One reason, perhaps, is that the airlines make a lot of money serving booze. Almost 30% of all air travelers order a drink. Last year the airlines served more than 12 million tiny bottles of alcohol to passengers and earned more than $400 million in sales.
"On some of our European and African routes," says David Coltman, president of British Caledonian Airways, "we offer free liquor. But on transatlantic routes, where air fares are already quite depressed, we sell the booze. It does generate income," he says.
As a result, as many flights go up, up and away, many passengers are already gone.
One very drunk group was arrested for starting fisticuffs in the sky over Spain. Ironically, a TWA flight attendant was only able to stop a drunk passenger who was trying to take out a window exit during flight by dousing him with champagne.
"Consumption of grape juice (wine, champagne) is certainly increasing faster than hard liquor," says David Bell, spokesman for Cathay Pacific. "It's still alcohol, and the effect is still the same."
The problem has become so noticeable that at least one Asia-based airline has equipped each of its airplanes with a set of handcuffs that flight attendants can use if necessary to restrain a drunk and unruly passenger. "We've had to anchor some people to their seats a number of times," says a spokesman for the airline.
"No one wants to do anything about it," Yeast says. "We feel we're in the middle because the airlines don't want the publicity either. And they won't back us up," she says "unless it's really a severe case. The airlines," she charges, "almost want you to be beaten up by a drunken terrorist before they will get involved."
In addition, few airline captains want to press charges against drunk passengers; it means having to return to the city where the passenger was arrested to testify if the case goes to trial. As a result, most airline captains elect to land and deplane the drunk passenger rather than create a bigger scene.
"The problem," one pilot says, "is one of priorities. If some guy lit up a joint on an airplane, there'd be a quick nonscheduled landing, and the guy would be arrested without question. But if he goes through a fifth of liquor, becomes abusive and endangers safety, we put up with it. It's a terrible double standard, and we want alcohol considered in the drug-abuse category."
Don't hold your breath waiting.
Airlines spend a considerable amount of time planning and promoting their alcohol services. Brands are selected carefully and are often distinct by class of travel.

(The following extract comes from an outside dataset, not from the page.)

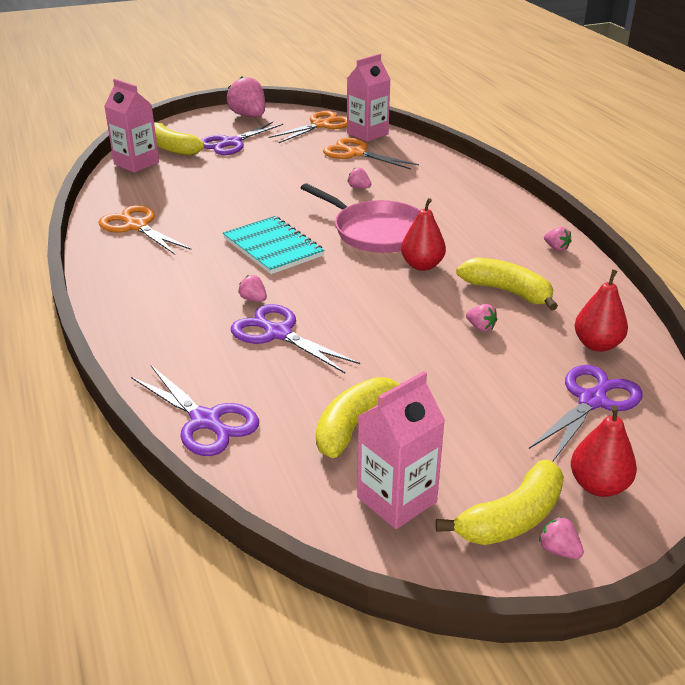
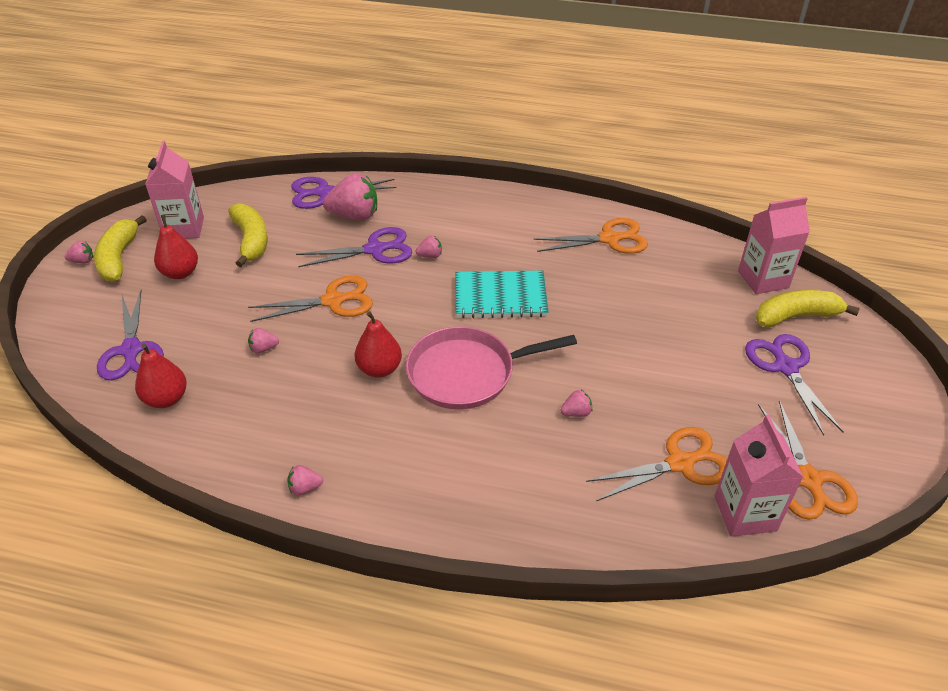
camera: 125 degrees right, 10 degrees up
(249, 116) = (884, 422): pink strawberry -> pink strawberry (354, 216)
(379, 322) = (333, 301): none -> orange scissors
(507, 292) = (284, 396): yellow banana -> none
(598, 486) = (86, 302): red pear -> red pear (180, 273)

In addition, detailed time and motion studies are often made to determine how long it takes a flight attendant to serve the booze, and how much can be dispensed on any one flight.
Over the Long Haul
But on airlines that have longer flights, the drinking problems can get serious.
"Most of our flights are long hauls," Pan Am spokesman James Arey says. "For the large part," he says, "the amount of liquor we serve passengers is discretionary on the part of the flight crew. We pride ourselves on our ability to recognize when a passenger has had too much to drink. We also do not allow passengers to consume their own booze."
That doesn't stop other passengers from trying. One of the biggest problems about passenger drinking, on international flights, is the additional consumption of duty-free alcohol that has been bought on the flight.